Criterion’s disc presents the film’s soundtrack in lossless PCM. It’s also an improvement over the previous DVD, sounding cleaner and sharper on the whole. But it’s still pretty flat and lacks much in the way of fidelity and range. It sounds fine but that’s all I can say about it.
Outside of an insert the previous DVD included nothing supplements wise. For this edition (again, found in their Essential Fellini box set) Criterion throws on a couple of new features. There’s the first part of a four-part interview with Fellini for a program called Second Look, with the other parts dispersed throughout the rest of the set. Hosted by filmmaker Andre Delvaux for Belgian television in 1960, this 34-minute episode focuses on Fellini’s early years, including his work as a cartoonist at “The Funny Face Shop.” The program’s highlight, though, is probably when they get Fellini’s former colleague—simply introduced as Mr. Guasta—to talk about his work and personality.

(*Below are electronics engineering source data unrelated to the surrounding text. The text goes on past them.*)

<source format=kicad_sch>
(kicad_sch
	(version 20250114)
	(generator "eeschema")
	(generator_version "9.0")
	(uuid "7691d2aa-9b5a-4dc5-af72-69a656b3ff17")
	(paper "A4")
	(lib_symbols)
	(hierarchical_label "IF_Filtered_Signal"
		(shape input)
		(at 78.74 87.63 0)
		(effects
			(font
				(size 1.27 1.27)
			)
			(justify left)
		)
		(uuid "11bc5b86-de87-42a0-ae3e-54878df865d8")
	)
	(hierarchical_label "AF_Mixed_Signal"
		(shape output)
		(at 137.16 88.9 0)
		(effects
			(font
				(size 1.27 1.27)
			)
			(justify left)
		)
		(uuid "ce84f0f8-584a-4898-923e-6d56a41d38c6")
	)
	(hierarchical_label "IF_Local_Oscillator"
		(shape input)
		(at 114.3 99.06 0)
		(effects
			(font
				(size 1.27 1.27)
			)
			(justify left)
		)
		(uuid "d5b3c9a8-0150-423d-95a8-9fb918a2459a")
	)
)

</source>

The format of that previous interview is admittedly a little dry, but Fellini feels a bit loose and the introduction of his former colleague helps, but I still preferred the other feature on this disc, the 101-minute documentary Fellini: I’m a Born Liar, directed by Damian Pettigrew in 2002. The format of this documentary can be a bit stale at times as well, admittedly, as its comprised primarily of interviews conducted with the director over the years, talking about his craft, his thought process and so much more, including his thoughts on how “total creative freedom” is actually crippling and why he needs some sort of opposition to motivate him. What makes this documentary more engaging is that it has plenty of behind-the-scenes footage mixed in, taken from a lot of his films—including from Amarcord, Casanova, 8 ½, And the Ship Sails On, and more—as well as interviews with plenty of those that have worked with him. Some of the more fascinating interviews come from actors who worked with him, all with differing thoughts on the man, with Roberto Benigni loving how Fellini actually treated him like an actor, Terence Stamp more amused by his personality and way of directing (his impersonation of Fellini can be priceless as well), and Donald Sutherland sounding to have been beyond frustrated with him, which probably came down to Fellini being more interested in the look of things (including his actors) rather than their performances. Sometimes intense, it's an incredibly engaging documentary on the man.
Unfortunately there isn’t anything around Variety Lights itself, which would have been nice, with it unfortunately seeming, upon a cursory initial examination of the set, that Criterion didn’t want to produce much in the way of new material for it, just digging up pre-existing things instead. At the very least the two features they did include here are substantial and entertaining.
A great way to open the set, getting a wonderful new presentation for a film that looked awful in Criterion’s previous release, accompanied by a couple of solid supplements featuring interviews with the director and those that worked with him and knew him.